The government of former President Jair Bolsonaro spent less than half of the National Public Security Fund, the main source of public security funding for states, municipalities, and other public bodies, new data shows — this despite the fact that Mr. Bolsonaro’s tough-on-crime rhetoric was central to his political persona.

The former president endorsed a hard-line approach to fighting crime and often defended violent police actions that were questioned for their lethality, making him one of the politicians most supported by public security officials. 

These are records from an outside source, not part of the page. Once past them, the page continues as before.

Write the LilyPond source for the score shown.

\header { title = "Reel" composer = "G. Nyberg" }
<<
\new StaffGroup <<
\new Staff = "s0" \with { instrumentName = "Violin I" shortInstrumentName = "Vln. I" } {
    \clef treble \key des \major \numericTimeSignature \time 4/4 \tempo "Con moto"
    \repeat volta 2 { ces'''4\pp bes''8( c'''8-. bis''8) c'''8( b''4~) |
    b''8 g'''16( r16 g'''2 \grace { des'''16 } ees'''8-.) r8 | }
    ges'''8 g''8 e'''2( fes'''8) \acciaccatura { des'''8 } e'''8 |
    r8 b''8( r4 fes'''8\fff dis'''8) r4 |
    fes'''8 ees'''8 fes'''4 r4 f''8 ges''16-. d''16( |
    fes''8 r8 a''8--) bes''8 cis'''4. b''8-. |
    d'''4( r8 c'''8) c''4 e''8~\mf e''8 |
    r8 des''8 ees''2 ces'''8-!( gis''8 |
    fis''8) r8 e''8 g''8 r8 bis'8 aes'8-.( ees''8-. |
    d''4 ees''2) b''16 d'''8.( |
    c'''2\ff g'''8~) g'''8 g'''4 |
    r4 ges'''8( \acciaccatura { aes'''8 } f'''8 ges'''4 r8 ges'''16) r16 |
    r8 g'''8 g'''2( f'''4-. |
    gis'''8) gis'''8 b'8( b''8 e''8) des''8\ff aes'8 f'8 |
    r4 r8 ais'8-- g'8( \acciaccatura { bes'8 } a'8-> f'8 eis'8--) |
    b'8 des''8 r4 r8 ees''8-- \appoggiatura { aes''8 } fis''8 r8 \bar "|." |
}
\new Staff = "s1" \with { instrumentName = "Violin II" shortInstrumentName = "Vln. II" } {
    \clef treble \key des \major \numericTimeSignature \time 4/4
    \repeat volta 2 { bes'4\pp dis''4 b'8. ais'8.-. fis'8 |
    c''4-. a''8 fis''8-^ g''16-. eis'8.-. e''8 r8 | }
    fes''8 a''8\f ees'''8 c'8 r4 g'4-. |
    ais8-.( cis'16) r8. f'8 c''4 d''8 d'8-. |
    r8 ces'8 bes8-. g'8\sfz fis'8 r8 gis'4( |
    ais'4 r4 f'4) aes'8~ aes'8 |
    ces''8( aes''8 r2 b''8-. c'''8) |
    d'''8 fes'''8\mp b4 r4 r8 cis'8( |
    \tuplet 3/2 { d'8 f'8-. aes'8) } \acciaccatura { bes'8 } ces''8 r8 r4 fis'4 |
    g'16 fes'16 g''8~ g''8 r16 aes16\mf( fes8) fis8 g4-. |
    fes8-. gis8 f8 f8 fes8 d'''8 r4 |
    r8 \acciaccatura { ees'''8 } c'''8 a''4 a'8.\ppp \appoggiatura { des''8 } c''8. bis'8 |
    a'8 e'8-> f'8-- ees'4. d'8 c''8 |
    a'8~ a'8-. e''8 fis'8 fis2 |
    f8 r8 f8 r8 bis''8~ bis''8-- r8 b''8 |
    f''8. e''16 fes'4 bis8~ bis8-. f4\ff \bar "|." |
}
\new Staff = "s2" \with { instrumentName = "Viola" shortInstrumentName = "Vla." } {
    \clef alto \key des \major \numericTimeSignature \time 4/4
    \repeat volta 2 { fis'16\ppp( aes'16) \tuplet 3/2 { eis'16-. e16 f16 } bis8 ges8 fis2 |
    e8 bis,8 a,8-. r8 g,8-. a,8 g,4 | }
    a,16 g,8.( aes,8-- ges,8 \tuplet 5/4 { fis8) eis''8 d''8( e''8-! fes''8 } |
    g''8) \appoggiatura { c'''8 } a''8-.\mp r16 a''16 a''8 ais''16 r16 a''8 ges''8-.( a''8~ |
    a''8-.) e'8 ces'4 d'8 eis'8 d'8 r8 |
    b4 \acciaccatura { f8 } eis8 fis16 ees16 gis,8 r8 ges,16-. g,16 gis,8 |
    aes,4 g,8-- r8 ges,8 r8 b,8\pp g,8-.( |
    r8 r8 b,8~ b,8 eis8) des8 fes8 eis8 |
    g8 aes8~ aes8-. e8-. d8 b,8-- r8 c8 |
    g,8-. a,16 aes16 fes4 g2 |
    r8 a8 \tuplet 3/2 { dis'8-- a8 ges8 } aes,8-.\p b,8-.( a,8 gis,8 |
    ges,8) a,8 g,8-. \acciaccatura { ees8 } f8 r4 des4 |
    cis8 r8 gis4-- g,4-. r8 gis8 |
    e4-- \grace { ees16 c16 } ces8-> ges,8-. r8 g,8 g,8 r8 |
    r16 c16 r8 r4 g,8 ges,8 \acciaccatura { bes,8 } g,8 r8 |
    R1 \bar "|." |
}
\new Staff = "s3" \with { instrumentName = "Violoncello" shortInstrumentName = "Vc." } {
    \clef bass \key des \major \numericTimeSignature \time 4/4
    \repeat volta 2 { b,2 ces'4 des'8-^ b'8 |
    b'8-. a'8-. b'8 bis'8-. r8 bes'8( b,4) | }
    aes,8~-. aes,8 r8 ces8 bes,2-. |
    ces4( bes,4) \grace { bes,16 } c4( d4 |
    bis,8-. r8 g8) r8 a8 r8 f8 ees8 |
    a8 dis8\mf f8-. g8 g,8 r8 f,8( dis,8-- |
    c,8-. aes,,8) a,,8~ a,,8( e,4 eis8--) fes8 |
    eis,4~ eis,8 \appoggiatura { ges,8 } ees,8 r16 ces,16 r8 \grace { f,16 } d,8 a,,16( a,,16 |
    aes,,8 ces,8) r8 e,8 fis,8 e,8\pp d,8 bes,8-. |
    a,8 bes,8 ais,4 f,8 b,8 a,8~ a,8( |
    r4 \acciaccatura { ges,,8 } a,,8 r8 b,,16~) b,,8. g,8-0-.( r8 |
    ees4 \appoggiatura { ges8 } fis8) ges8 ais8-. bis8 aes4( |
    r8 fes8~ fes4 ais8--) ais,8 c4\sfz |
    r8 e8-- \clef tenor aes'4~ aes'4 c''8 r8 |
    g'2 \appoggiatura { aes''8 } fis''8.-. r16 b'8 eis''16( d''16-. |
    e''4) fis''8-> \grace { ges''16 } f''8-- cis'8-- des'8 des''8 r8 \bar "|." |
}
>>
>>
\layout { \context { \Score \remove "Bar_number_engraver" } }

The fund’s accumulated value reached BRL 6.3 billion (USD 1.3 billion) during the government of Mr. Bolsonaro, almost three times bigger than during all previous administrations since 2011. But only BRL 3.3 million were released for execution, of which 74 percent has not yet been spent.

The data is published in a report released on Monday by the NGO Instituto Sou da Paz. “The excess of bureaucracy between the federal executive and the states remains one of the main challenges for most states to be able to execute projects,” the report says.

This means that the federal government has failed to coordinate the use of resources efficiently. One of the reasons, as the NGO’s executive director Carolina Ricardo points out, is that over the last three years, the transfers only took place after the middle of the year.

The Bolsonaro government even failed to comply with a law that it itself implemented, in 2022, to allocate 5 percent of the fund’s resources to combating violence against women. Only 0.2 percent, or BRL 3.7 million, was directed to that purpose last year. 

The National Public Security Fund was created in 2001 and is financed by resources from the state-run lotteries. In 2018, there was a change in the rules regarding the transfers made by Caixa Econômica Federal, the public bank that controls the lottery, which caused annual transfers to increase from around BRL 500 million to BRL 2 billion.